*GIVEN PROBLEM*: Translate this sentence from the shareholder agreement excerpt into Spanish: "The Company shall reimburse the Directors for all reasonable out-of-pocket expenses incurred in connection with attending any meetings of the Board and any committee thereof."

3.9 Expenses for Board Meetings. The Company shall reimburse the Directors for all reasonable out-of-pocket expenses incurred in connection with attending any meetings of the Board and any committee thereof.
4. ADDITIONAL AGREEMENTS; COVENANTS; PROTECTIVE PROVISIONS.
4.1 Use of Proceeds. The members of the Company Group shall use the proceeds of the issue of Series G Preferred Shares only for (i) the repurchase of Shares only in accordance with the Share Repurchase Agreement and (ii) the capital expenditure and working capital needs of the Company Group and only in accordance with budget plan approved by the Board of Directors of the Company, subject to Section 4.2 and Section 4.8 hereof.
4.2 Approval of Annual Budget and Business Plan. The Company shall deliver to each holder of Preferred Shares for so long as such holder holds no less than one (1) percent of the Company’s Shares then outstanding (on a fully diluted and as-converted basis) no later than thirty (30) days prior to the end of each fiscal year, a comprehensive annual operating budget for the succeeding fiscal year forecasting the Company Group’s revenues, expenses, and cash position on a month-to-month basis. The Parties to this Agreement shall ensure that an annual budget and business plan (including any capital expenditure budget, operating budget and financing plan) is presented to and approved by the Board, before the beginning of each fiscal year, subject to Section 4.8 hereof.
4.3 Compliance.

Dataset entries
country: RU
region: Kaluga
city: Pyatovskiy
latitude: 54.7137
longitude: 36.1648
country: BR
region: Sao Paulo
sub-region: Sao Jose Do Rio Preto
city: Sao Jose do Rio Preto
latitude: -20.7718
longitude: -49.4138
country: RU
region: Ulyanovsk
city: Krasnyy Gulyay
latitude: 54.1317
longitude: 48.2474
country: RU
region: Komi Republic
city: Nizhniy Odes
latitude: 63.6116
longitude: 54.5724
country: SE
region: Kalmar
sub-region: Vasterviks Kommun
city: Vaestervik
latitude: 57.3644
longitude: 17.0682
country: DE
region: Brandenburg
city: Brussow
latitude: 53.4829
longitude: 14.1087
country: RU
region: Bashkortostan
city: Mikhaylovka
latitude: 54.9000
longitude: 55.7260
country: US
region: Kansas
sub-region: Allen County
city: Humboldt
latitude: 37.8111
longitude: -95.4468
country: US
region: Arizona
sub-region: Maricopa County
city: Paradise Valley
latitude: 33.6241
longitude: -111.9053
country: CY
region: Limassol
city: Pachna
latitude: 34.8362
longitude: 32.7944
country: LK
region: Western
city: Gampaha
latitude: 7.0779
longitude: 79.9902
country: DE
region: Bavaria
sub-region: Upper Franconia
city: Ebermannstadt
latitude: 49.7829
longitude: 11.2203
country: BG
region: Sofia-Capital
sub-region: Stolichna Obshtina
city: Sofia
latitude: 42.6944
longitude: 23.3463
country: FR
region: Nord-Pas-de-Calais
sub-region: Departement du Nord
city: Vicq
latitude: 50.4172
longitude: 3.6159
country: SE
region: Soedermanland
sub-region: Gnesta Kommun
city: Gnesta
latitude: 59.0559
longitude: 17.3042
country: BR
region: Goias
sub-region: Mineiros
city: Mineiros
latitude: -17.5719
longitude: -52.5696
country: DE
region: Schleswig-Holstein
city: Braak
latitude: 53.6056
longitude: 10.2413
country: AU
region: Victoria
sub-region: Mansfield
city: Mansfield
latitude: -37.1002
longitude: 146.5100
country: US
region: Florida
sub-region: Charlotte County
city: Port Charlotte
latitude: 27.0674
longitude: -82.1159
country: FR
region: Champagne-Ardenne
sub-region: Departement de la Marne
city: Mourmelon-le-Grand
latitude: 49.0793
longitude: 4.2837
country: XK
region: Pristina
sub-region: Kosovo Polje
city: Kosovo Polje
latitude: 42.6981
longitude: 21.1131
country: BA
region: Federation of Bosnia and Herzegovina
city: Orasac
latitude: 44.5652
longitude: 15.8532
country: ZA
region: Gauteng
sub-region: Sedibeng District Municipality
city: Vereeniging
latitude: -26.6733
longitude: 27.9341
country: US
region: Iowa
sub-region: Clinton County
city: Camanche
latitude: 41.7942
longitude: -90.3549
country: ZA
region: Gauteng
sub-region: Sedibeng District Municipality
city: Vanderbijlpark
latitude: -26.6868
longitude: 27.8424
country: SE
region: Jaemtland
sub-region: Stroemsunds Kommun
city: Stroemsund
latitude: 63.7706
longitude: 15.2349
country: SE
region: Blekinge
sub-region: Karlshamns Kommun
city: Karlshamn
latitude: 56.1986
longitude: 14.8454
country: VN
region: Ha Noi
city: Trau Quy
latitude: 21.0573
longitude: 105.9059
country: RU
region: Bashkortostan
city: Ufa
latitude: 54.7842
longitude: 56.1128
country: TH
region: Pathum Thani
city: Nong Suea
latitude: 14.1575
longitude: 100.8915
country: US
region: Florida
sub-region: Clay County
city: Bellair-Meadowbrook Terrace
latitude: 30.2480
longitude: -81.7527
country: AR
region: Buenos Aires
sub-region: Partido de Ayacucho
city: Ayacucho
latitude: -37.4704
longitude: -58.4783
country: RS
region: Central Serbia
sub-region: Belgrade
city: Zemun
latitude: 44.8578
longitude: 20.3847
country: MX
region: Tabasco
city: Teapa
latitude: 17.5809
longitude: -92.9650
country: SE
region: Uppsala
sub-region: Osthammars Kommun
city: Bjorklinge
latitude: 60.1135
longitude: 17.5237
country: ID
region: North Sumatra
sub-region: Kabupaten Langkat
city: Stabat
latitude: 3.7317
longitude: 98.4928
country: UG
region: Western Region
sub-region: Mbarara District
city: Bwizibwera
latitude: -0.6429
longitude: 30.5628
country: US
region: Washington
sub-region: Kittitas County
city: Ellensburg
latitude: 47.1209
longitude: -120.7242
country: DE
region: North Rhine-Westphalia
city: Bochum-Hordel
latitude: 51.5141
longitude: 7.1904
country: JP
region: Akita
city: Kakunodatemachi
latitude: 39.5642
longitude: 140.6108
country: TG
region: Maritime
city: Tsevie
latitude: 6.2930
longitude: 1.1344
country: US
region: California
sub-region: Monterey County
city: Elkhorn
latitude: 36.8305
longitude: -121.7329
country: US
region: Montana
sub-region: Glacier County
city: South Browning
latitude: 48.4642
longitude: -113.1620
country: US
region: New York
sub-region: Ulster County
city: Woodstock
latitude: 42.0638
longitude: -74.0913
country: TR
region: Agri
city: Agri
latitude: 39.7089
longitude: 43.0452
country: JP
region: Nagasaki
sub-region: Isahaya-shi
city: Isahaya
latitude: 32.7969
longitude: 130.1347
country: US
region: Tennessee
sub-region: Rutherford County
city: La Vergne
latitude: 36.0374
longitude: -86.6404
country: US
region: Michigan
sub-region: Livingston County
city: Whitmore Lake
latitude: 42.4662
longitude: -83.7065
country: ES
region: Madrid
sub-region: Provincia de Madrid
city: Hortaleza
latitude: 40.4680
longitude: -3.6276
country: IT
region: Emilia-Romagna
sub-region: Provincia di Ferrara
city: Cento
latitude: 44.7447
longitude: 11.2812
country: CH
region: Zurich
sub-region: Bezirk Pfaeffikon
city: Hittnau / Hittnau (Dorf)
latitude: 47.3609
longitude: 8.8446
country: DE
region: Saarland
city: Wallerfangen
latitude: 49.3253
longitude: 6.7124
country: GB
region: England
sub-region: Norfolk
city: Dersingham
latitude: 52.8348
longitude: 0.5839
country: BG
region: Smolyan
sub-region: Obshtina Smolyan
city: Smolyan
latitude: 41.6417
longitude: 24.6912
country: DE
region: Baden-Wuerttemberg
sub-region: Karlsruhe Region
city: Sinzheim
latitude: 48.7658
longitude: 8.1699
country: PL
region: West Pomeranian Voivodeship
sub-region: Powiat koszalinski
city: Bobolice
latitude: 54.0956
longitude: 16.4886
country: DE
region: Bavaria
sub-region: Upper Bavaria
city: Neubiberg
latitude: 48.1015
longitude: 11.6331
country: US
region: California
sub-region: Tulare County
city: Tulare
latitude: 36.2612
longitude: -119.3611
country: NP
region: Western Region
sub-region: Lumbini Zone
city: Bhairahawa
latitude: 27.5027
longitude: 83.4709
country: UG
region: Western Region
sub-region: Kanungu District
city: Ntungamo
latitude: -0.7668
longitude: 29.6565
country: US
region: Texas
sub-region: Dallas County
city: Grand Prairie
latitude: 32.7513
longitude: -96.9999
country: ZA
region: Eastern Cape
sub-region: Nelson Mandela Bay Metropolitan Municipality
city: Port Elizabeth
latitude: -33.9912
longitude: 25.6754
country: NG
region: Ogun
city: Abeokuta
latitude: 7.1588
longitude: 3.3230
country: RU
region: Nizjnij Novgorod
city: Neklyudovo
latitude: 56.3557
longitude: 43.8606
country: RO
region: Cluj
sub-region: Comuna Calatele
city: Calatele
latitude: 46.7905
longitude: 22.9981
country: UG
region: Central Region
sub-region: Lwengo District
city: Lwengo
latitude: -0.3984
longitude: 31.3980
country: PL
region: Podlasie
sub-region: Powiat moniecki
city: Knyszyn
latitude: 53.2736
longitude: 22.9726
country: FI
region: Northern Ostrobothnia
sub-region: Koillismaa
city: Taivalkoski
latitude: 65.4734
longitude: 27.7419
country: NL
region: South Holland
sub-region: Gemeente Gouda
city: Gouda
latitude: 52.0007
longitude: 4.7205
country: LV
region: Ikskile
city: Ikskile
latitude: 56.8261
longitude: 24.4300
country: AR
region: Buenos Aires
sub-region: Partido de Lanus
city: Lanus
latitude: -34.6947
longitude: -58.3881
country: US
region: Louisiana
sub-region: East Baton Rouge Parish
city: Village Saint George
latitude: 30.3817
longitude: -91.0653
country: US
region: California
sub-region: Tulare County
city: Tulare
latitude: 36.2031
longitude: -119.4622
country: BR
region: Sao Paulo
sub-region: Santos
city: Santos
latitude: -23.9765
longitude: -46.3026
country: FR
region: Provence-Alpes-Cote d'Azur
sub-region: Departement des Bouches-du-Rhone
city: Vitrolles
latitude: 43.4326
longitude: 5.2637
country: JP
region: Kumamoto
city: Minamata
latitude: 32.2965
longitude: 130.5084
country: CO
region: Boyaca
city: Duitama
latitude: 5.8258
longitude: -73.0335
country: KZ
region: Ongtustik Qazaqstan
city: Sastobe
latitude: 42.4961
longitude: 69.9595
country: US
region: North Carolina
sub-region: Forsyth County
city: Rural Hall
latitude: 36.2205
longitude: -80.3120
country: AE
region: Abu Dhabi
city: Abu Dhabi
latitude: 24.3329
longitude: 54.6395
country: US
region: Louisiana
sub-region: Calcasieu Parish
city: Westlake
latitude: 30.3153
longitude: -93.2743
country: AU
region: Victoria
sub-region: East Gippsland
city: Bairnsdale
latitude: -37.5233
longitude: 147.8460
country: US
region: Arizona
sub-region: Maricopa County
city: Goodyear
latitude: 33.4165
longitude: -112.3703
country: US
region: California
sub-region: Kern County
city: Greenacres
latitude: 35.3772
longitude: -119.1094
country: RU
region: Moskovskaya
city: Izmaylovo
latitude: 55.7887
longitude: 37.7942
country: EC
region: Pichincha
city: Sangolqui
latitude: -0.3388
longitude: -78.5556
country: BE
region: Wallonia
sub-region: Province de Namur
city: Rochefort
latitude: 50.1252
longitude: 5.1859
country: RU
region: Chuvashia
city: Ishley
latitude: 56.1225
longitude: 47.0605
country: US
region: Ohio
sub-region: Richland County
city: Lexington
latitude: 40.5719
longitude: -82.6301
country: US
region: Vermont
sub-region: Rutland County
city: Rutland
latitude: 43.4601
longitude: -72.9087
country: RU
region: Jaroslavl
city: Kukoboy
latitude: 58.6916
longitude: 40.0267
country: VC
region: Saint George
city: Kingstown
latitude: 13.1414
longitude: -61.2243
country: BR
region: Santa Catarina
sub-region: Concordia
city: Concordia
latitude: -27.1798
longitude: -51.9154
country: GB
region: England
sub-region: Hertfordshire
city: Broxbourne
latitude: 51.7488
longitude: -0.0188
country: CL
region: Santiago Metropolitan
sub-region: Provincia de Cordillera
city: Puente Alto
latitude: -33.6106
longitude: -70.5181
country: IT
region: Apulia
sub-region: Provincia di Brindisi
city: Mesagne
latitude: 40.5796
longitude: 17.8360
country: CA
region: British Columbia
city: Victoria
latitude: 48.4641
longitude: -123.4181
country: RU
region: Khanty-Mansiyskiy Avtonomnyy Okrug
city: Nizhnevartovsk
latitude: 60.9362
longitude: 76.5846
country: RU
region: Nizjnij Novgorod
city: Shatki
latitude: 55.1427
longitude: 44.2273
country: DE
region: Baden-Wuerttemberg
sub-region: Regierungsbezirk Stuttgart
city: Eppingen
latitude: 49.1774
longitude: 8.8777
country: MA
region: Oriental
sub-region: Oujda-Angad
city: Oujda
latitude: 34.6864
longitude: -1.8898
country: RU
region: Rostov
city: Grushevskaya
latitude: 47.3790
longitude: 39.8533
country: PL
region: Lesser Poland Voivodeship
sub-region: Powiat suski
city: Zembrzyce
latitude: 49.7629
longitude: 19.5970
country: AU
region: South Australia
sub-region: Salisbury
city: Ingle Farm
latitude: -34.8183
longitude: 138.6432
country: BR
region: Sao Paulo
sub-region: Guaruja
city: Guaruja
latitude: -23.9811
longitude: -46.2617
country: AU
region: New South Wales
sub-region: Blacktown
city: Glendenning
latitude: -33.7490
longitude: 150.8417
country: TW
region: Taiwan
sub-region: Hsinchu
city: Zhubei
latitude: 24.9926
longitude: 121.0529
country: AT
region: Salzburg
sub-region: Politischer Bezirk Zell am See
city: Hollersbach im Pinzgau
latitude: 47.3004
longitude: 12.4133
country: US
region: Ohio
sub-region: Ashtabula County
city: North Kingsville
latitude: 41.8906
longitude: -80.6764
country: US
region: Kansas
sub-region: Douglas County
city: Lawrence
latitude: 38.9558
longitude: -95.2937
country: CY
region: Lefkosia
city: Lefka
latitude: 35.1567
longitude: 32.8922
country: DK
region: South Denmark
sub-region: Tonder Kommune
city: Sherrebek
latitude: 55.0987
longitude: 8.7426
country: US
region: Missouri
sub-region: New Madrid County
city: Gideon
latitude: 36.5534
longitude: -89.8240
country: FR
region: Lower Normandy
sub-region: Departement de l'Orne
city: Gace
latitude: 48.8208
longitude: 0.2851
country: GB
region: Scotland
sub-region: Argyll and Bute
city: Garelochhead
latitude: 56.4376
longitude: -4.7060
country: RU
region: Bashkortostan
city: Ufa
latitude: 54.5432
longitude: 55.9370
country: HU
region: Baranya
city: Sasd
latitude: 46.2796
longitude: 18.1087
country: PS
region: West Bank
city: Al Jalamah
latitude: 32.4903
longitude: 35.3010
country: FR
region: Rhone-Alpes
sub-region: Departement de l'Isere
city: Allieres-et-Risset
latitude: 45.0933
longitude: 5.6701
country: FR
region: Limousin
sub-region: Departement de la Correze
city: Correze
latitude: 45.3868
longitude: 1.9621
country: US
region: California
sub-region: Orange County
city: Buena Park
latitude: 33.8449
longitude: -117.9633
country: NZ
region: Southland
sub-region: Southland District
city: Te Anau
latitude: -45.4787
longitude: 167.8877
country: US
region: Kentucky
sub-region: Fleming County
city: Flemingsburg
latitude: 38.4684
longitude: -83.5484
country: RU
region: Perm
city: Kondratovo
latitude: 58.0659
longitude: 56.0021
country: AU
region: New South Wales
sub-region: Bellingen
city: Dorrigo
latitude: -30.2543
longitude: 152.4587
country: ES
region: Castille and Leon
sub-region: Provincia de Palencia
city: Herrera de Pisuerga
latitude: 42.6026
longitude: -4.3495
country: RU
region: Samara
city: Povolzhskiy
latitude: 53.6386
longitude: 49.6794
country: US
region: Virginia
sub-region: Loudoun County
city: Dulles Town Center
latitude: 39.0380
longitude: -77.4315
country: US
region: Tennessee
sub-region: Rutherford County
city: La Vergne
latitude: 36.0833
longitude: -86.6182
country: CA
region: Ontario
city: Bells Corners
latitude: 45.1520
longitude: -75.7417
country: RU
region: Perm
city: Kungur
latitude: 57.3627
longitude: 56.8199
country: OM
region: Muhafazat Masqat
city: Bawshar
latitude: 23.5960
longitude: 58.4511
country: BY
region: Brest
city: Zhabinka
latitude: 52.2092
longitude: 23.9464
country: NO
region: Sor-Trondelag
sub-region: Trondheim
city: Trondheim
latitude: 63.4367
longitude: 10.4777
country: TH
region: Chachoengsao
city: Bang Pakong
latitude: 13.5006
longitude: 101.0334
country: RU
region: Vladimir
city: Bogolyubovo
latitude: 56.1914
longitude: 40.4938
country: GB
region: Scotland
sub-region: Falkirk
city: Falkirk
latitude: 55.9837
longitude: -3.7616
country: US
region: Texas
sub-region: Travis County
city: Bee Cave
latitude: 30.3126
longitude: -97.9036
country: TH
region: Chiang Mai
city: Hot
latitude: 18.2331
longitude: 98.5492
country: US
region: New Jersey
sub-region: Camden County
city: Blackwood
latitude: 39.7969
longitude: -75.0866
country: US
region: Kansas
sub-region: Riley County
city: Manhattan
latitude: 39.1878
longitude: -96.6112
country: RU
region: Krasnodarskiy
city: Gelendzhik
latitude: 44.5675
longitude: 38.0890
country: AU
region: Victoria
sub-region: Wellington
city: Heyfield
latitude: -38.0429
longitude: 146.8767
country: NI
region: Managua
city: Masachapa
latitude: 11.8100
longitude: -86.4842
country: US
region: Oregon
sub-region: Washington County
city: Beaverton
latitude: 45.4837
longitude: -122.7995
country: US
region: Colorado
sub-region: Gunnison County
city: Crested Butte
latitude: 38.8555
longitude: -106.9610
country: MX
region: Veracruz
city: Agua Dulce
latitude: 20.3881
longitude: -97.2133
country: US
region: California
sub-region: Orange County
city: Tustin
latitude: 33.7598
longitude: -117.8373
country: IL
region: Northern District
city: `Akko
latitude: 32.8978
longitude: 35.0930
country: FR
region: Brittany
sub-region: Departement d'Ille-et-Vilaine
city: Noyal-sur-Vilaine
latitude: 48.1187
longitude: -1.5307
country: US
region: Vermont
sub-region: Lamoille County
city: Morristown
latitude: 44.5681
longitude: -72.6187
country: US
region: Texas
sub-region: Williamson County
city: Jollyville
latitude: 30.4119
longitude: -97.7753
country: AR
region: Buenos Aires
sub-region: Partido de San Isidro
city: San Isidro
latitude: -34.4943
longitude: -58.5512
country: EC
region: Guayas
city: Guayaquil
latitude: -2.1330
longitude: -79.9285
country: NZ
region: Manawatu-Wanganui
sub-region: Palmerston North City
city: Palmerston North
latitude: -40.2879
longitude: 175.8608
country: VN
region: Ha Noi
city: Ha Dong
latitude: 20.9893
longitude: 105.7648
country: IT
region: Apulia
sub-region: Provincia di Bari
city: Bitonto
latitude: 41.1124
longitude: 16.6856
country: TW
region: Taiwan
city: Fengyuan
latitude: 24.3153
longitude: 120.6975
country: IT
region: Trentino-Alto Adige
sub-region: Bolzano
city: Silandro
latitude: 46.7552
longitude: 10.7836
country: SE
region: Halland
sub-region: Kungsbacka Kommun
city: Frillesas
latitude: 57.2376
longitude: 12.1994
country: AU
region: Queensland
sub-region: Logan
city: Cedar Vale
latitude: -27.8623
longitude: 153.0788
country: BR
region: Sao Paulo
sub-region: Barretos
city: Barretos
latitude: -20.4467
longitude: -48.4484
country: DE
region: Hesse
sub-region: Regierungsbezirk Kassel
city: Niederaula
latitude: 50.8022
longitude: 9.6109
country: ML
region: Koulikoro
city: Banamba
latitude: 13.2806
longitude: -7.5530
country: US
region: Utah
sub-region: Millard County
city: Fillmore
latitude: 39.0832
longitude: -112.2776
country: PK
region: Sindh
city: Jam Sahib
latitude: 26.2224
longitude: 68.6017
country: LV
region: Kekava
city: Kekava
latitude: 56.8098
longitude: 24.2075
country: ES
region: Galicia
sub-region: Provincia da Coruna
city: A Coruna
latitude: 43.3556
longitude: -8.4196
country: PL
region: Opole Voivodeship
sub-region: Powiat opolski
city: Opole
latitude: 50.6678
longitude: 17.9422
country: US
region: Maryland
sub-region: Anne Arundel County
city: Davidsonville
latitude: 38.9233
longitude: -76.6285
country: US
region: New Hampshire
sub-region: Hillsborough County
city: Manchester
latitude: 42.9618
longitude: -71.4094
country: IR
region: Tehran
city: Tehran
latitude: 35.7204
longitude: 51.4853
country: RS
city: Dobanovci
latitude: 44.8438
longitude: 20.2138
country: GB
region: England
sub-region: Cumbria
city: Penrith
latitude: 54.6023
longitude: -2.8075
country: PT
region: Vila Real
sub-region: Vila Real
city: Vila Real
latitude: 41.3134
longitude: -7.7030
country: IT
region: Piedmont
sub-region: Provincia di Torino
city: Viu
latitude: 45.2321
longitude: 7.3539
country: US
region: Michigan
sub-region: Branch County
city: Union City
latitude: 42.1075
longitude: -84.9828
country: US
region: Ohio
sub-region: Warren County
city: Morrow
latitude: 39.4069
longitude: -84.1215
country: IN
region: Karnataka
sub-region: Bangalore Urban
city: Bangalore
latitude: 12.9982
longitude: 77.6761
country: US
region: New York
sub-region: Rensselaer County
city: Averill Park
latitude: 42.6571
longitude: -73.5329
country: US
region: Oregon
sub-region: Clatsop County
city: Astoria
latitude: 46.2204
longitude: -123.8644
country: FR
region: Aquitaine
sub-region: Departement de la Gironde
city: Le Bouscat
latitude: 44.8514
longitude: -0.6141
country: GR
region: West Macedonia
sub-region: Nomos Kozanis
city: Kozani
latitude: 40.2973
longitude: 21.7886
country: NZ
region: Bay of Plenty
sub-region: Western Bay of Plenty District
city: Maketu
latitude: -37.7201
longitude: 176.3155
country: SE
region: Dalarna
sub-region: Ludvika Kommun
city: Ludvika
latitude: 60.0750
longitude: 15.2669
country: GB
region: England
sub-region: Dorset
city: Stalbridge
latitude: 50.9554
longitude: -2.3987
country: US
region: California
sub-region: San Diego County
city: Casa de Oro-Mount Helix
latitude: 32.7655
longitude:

*TASK OUTPUT*: La Sociedad reembolsará a los Consejeros todos los gastos razonables efectivamente desembolsados en que incurran con motivo de su asistencia a cualquier reunión del Consejo y de cualquiera de sus comités.